- Directed by: Rúnar Rúnarsson
- Written by: Rúnar Rúnarsson
- Produced by: Friðrik Þór Friðriksson Skuli Fr. Malmquist Þórir Snær Sigurjónsson
- Starring: Jón Sigurbjörnsson Kristjana Vagnsdóttir Ólafía Hrönn Jónsdóttir
- Cinematography: Magni Ágústsson
- Edited by: Sigurbjörg Jónsdóttir
- Music by: Kjartan Sveinsson
- Production company: Zik Zak Filmworks
- Release date: 2004;
- Running time: 18 minutes
- Country: Iceland
- Language: Icelandic

= The Last Farm =

The Last Farm (Icelandic: Síðasti bærinn) is a 2004 Icelandic short drama film written and directed by Rúnar Rúnarsson. It stars Jón Sigurbjörnsson, Kristjana Vagnsdóttir, and Ólafía Hrönn Jónsdóttir.

The film was nominated for the 2005 Academy Award for Best Live Action Short Film.

== Plot ==
Lilja, the daughter of elderly farmer Hrafn and his wife Gróa, has decided that her parents should retire to a nursing home in the city. Hrafn convinces Lilja and local postman Jón that he has been working tirelessly due to the impending winter, hoping to finish some final chores at his remote farmhouse before he retires with Gróa; unbeknownst to anyone but Hrafn, Gróa recently died, and Hrafn has been preparing a grave for them both as he does not want to live without her. Lilja and family members arrive at the farmhouse some time later to take her parents to the city, only to find that Hrafn has already built a coffin for Gróa, put her body in it, dug the double grave, laid down next to the coffin, and buried himself alive by pulling a rope which caused dirt to fill the grave.

==Cast==
- Jón Sigurbjörnsson as Hrafn
- Kristjana Vagnsdóttir as Gróa
- Ólafía Hrönn Jónsdóttir as Lilja
- Kjartan Bjargmundsson as Unnar
- Arnheiður Steinþórsdóttir as Birta
- Siguður Skúlason as Jón

==Production==
The film was shot at an abandoned farm in the Westfjords of Iceland. It was scored by Kjartan Sveinsson, best known as the keyboardist for the rock band Sigur Rós.
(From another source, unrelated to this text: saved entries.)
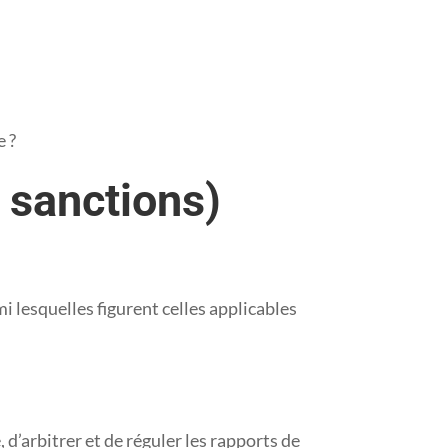
e ?
s sanctions)
lesquelles figurent celles applicables
 d’arbitrer et de réguler les rapports de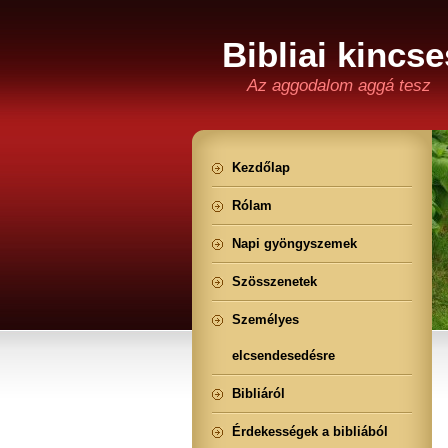
Bibliai kincse
Az aggodalom aggá tesz
Kezdőlap
Rólam
Napi gyöngyszemek
Szösszenetek
Személyes
elcsendesedésre
Bibliáról
Érdekességek a bibliából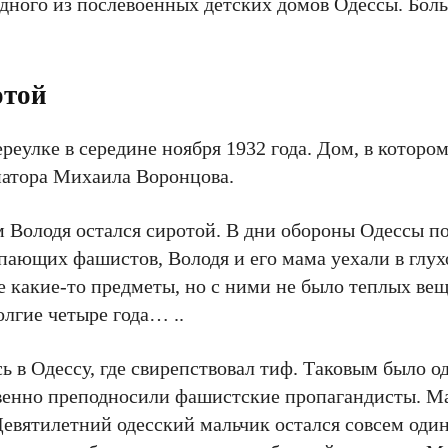
дного из послевоенных детских домов Одессы. Бол
отой
еулке в середине ноября 1932 года. Дом, в котором
натора Михаила Воронцова.
 Володя остался сиротой. В дни обороны Одессы по
пающих фашистов, Володя и его мама уехали в глухо
е какие-то предметы, но с ними не было теплых вещ
олгие четыре года… ..
 в Одессу, где свирепствовал тиф. Таковым было о
венно преподносили фашистские пропагандисты. М
Девятилетний одесский мальчик остался совсем один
==Reception and accolades==
The film was nominated for the 2005 Academy Award for Best Live Action Short Film. It won 12 other awards, including the 2004 Edda Award for Short Film of the Year, the ARTE Short Film Award and the Youth Jury Award at the 2006 Dresden Film Festival, and the Audience Award for Best Film at the 2006 FEST Youth Video and Film Festival.